As described above, in order to make the nozzle 6 spiral in the horizontal pipe 46a, the nozzle 6 is rotated as the high pressure hose 2 rotates.
It turns out that this can be achieved by changing the direction of the driving force. In this embodiment, as a means for changing the direction of the propulsive force of the nozzle as the high-pressure hose rotates, a configuration is adopted in which the tip of the snake wire 11 is inclined with respect to the central axis of the nozzle 6. . If the above degree is correct.

If the snake wire 11 and the central axis of the nozzle 6 are in a straight line as in the case of a conventional high-pressure hose head, the direction of the nozzle 6, that is, the propulsion force of the high-pressure water jet, will change even if the high-pressure hose is rotated. Since the direction does not change, nozzle 6
does not spiral inside the horizontal pipe 46a.

The means for changing the direction of the propulsive force of the nozzle 6 in accordance with the rotation of the high-pressure hose 2 can employ various structures other than the structure shown in the above embodiment. For example, the tip of the high-pressure hose may be inclined by x degrees with respect to the central axis of the high-pressure hose using a coiled bent spring or a cylindrical bent metal fitting. Further, the tubular portion 6b of the nozzle 6 is bent and tilted to form a tip 6a of the nozzle 6.
It may be made to be inclined with respect to the tip of the high pressure hose 2. When high-pressure water is injected from the injection hole 8 of the nozzle 6, the nozzle 6 receives a rotational force in the counterclockwise direction in FIG. occurs, and the direction of this rotational force is made to match the direction of rotation of the hose 2 by the terminal device 4. Therefore, the rotational force of the hose 2 by the terminal device 4 is small, and in the case of manual rotation, the nozzle 6 can be easily rotated with a light rotational operation force.

〔effect〕

As described above, in the present invention, the pressure injected from the nozzle acts on the nozzle in the rotational direction, so the nozzle can be easily rotated. Hard deposits on the wall can be crushed by the high-pressure part of the water jetted from the nozzle, and there is no loss in jet pressure or water volume, and the inside of the pipe can be efficiently and completely cleaned.

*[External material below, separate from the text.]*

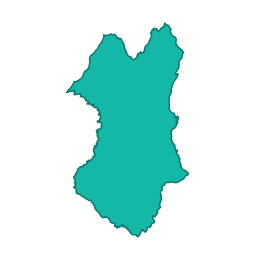 Suárez, Cauca, Colombia, rotated 5°
{"feature_id": "7082276B17294841242383", "entity_name": "Suárez", "entity_type": "district", "adm_level": 2, "iso_a3": "COL", "parent_name": "Colombia", "parent_adm1": "Cauca", "projection": "equal_earth", "projection_center": [-76.756, 2.939], "detail": "fine", "context": "isolated", "style": "filled", "palette": "teal", "viewbox_px": 256, "rotation_deg": 5, "n_neighbors": 0, "source": "geoboundaries", "source_scale": "gbopen_adm2", "svg_char_len": 5809}
<svg xmlns="http://www.w3.org/2000/svg" viewBox="0 0 256 256"><g transform="rotate(5 128 128)"><path d="M95.7,37.5L95.7,38.3L96.1,39.0L94.8,43.6L93.7,45.8L92.5,47.3L90.7,51.9L89.1,53.6L88.0,55.9L87.0,56.6L86.3,57.7L84.4,59.2L83.7,62.0L84.2,65.9L83.9,70.3L82.4,73.6L80.6,74.7L79.8,75.8L78.8,78.3L78.6,80.3L77.4,82.4L73.9,85.3L72.0,86.4L71.0,86.5L70.0,87.1L69.6,89.1L66.7,94.0L65.2,95.3L64.0,97.7L65.0,97.7L66.9,96.4L68.0,96.5L68.8,96.0L69.6,96.4L70.7,95.6L71.0,95.0L71.5,95.9L71.8,97.2L71.3,98.5L71.4,99.2L72.0,99.4L73.2,99.3L73.9,98.8L74.6,98.9L75.2,98.3L77.0,98.4L78.1,99.0L78.2,99.7L78.0,100.7L82.1,101.4L82.4,102.5L83.2,103.1L83.5,104.4L84.3,104.7L85.3,104.3L86.2,104.6L86.1,106.1L85.2,107.1L85.2,107.5L86.6,107.7L88.1,106.9L88.8,107.5L88.9,108.1L89.9,108.6L90.5,108.4L91.4,107.4L92.0,107.5L91.9,108.2L91.6,108.8L91.6,109.8L93.7,110.6L94.8,110.1L95.4,110.3L95.9,111.0L95.9,112.1L96.6,111.8L97.3,112.0L96.5,113.2L97.7,113.6L97.9,114.2L98.7,114.8L98.1,115.6L98.7,115.9L98.8,116.2L97.6,116.6L97.5,117.2L98.1,117.8L99.0,117.6L100.0,119.5L99.1,121.2L99.1,121.8L99.6,121.7L99.7,122.1L98.8,123.2L97.0,123.7L97.0,124.5L97.7,125.0L98.1,124.7L99.4,125.0L100.5,124.6L101.5,125.7L101.1,126.8L101.6,127.6L101.3,128.7L101.5,129.8L100.9,130.4L100.7,131.3L99.7,131.8L98.7,131.7L98.6,132.1L96.8,133.2L97.3,133.9L97.2,135.0L98.2,134.9L98.1,136.7L97.8,137.1L98.1,137.8L98.0,138.5L98.5,138.9L98.6,139.8L100.3,141.4L99.7,141.9L99.4,142.9L98.4,144.1L98.6,145.0L98.4,145.7L98.7,146.3L98.0,146.4L98.4,147.2L97.3,148.5L97.9,149.2L97.8,149.5L97.3,149.5L96.9,148.8L96.2,148.9L96.0,150.2L96.4,151.0L95.7,151.5L96.0,152.5L95.7,153.4L95.7,154.3L96.8,155.4L96.9,155.9L96.6,155.9L96.6,156.6L97.4,156.9L97.6,157.9L95.7,159.6L96.1,160.3L95.6,160.7L95.3,161.5L93.9,162.7L93.4,163.7L91.4,163.7L91.2,165.3L90.1,164.8L89.8,164.9L90.2,166.8L89.8,167.5L86.5,169.1L86.9,169.9L86.9,170.3L83.9,170.9L81.8,172.9L81.5,173.7L81.7,174.2L81.6,174.8L80.9,175.9L80.3,177.9L79.8,178.1L79.6,179.6L78.3,181.4L78.3,182.5L79.0,182.8L79.2,183.5L80.3,184.1L79.9,185.0L79.5,187.2L80.6,187.7L80.3,189.1L80.7,190.0L79.1,191.7L80.0,192.6L80.9,192.1L81.7,194.1L82.2,194.6L81.7,195.9L82.3,196.8L82.4,197.5L83.3,198.0L86.4,198.4L88.1,200.1L89.8,200.4L91.5,201.9L93.1,202.2L95.2,203.5L96.5,203.1L97.2,203.4L98.3,205.1L100.0,206.3L100.4,207.7L101.6,208.7L102.0,210.5L103.0,212.2L107.0,215.5L107.7,216.8L109.3,218.8L110.2,218.9L111.2,219.5L111.8,219.5L112.6,218.8L113.9,219.1L115.2,218.8L116.2,219.3L119.0,223.4L120.4,224.0L121.8,224.0L123.3,224.6L123.6,225.4L123.2,226.3L123.3,227.0L123.7,227.2L124.1,226.8L124.7,226.8L125.1,227.9L125.6,228.4L126.0,228.3L126.5,227.2L127.6,227.7L128.8,227.1L129.7,226.2L130.0,225.0L130.3,224.8L130.7,224.9L131.5,226.6L132.0,227.0L132.5,226.9L132.5,226.0L132.9,225.7L133.8,226.2L134.1,226.8L134.9,227.1L135.1,228.1L135.9,227.9L137.1,229.6L138.0,229.9L138.6,231.1L139.5,231.6L139.7,232.5L140.3,233.1L142.1,233.9L145.5,233.7L146.9,235.4L147.3,235.5L149.0,233.4L149.4,231.4L150.8,229.3L151.1,228.1L152.0,228.3L153.6,230.0L154.4,230.1L155.7,228.1L156.1,225.1L156.7,224.7L158.1,225.1L158.8,224.7L159.6,223.2L160.0,220.9L161.8,220.4L162.6,219.3L162.5,218.5L161.9,217.4L160.4,216.2L160.3,213.5L160.7,213.0L161.7,214.2L162.7,213.9L165.0,209.8L164.9,209.2L164.1,208.2L164.0,207.3L165.4,206.5L167.2,204.2L167.0,203.4L166.0,201.8L167.6,195.3L167.0,193.5L166.9,192.1L165.8,190.1L166.1,188.0L167.5,186.9L167.7,186.3L167.3,184.4L166.5,183.8L166.7,183.4L167.9,182.3L169.2,181.8L169.7,180.9L170.0,179.5L170.7,179.0L173.1,178.8L173.8,178.3L175.2,178.3L176.3,177.8L180.4,178.4L183.5,176.9L184.5,175.7L186.5,174.9L188.4,173.1L189.0,171.2L189.8,170.3L191.2,170.1L192.0,168.5L191.6,167.2L190.7,166.9L189.3,165.6L186.4,164.8L185.1,163.0L183.9,162.2L183.7,160.9L184.1,160.7L184.2,160.3L183.2,158.9L183.0,157.7L181.8,157.3L182.3,155.5L182.2,153.6L180.7,152.4L180.9,150.8L179.2,150.4L178.1,148.0L179.2,147.5L179.2,146.1L178.8,145.8L177.8,146.1L177.4,145.7L176.6,144.4L176.5,142.4L175.9,140.8L174.9,141.0L174.7,139.2L173.8,139.0L173.5,138.5L173.2,137.2L172.1,135.9L172.0,135.0L172.3,132.4L172.0,131.8L171.6,128.9L170.9,127.4L171.8,126.8L172.4,125.3L173.7,124.4L174.4,124.2L174.8,123.2L175.9,121.6L176.0,120.2L176.9,118.6L177.0,117.8L176.6,117.6L175.5,118.2L175.3,117.5L176.1,116.4L177.1,115.7L177.5,114.1L177.0,112.7L176.2,112.0L175.9,112.3L175.3,114.1L174.5,114.0L174.3,112.6L173.7,111.7L172.8,109.4L170.5,109.2L168.4,107.1L167.7,106.2L167.5,105.2L167.2,104.7L167.4,102.1L166.8,100.3L166.5,98.0L166.5,94.3L166.6,92.6L168.1,88.1L167.7,86.0L167.8,84.9L169.3,78.4L172.1,73.6L173.1,70.7L173.1,69.8L172.7,69.5L171.5,70.3L170.7,70.4L170.4,70.1L170.3,69.1L173.0,64.4L173.4,61.8L173.1,57.0L173.9,55.4L175.2,54.0L175.8,51.4L175.9,49.4L176.6,47.7L175.5,46.8L175.3,46.0L174.6,45.3L173.9,45.3L173.3,44.9L173.1,44.3L171.0,43.4L169.9,41.5L168.7,40.5L168.2,38.5L168.3,35.6L167.9,34.6L167.2,33.5L164.5,32.4L162.5,30.4L162.3,29.0L161.8,28.2L162.1,26.1L161.6,24.9L160.1,24.0L159.9,22.7L158.5,22.0L157.3,22.0L156.7,21.6L155.9,20.5L155.1,21.2L154.9,21.9L155.5,23.1L155.3,24.2L154.4,24.2L153.2,24.8L150.5,28.3L148.9,28.9L148.1,26.9L147.1,26.5L145.5,26.5L144.5,27.0L144.5,28.2L144.0,28.1L143.3,28.7L142.9,29.6L143.0,30.4L142.4,31.2L142.5,32.4L143.5,33.6L143.3,35.8L142.6,36.6L142.4,38.1L141.6,38.9L141.7,39.9L140.7,42.5L139.2,43.9L139.2,44.4L138.8,44.6L138.6,45.3L137.9,45.8L138.2,46.0L137.6,47.9L137.5,50.4L137.0,50.6L136.9,51.3L135.2,52.2L134.6,52.1L134.3,51.3L133.8,51.1L133.3,52.5L131.5,53.0L131.4,53.4L131.7,54.2L130.8,54.9L130.7,56.6L128.0,59.6L127.0,59.1L126.0,59.2L124.9,57.0L122.6,56.7L120.8,54.9L119.4,51.5L117.8,49.1L116.8,45.3L115.9,44.1L115.7,43.3L114.0,41.2L113.5,39.8L112.5,39.8L111.9,40.4L111.2,39.3L110.1,38.7L108.8,39.2L108.4,37.7L106.7,35.9L104.8,36.6L102.9,35.8L100.3,37.3L99.2,37.3L98.1,37.9L95.7,37.5Z" fill="#14b8a6" stroke="#0f766e" stroke-width="1.5"/></g></svg>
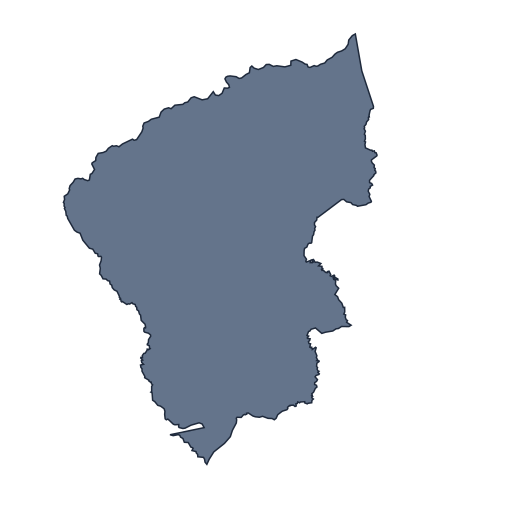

[Brief explanation of drawings]

FIG. 1 is a side view, FIG. 2 is a sectional view, FIG. 3 is a sectional view taken along line A-A, and FIG. 4 is an explanatory plan sectional view. FIG. 5 is an explanatory diagram. 2... High pressure hose, 6... Nozzle, 1
1...Snake wire, 14,22,30°36...Connecting rod, 18,26,32.40.
... Guide, 43... Flexible guide patent applicant Masaru Urajo Patent attorney Ayao Nishijima Figure 3 φ Figure 4 (A) (B)

Claims (1)

[Claims] (1) A nozzle is provided at the tip of a high-pressure hose, a flexible guide is connected to the tip of the nozzle, high-pressure water is injected obliquely backward from the nozzle, and the jetting force generates a propulsive force in the nozzle, and the high-pressure In an apparatus for feeding the high-pressure hose into a pipe while rotating the hose and washing the inside of the pipe with high-pressure water jetted from the nozzle, a means is provided for changing the direction of the propulsive force of the nozzle as the high-pressure hose rotates. The nozzle is configured to spirally rotate within the tube along the inner circumferential surface of the tube due to a change in propulsion force, and to communicate with a central shaft hole of the nozzle that communicates with the high pressure hose. , a plurality of injection holes are formed such that one end thereof opens on the outer peripheral surface of the nozzle, and the high-pressure water injection direction of the injection hole is set diagonally rearward with respect to the traveling direction of the nozzle, A rotating cleaning device for drain pipes, etc., characterized in that the nozzle is tilted at a predetermined angle B in the circumferential direction with respect to an axis perpendicular to the outer peripheral surface of the nozzle.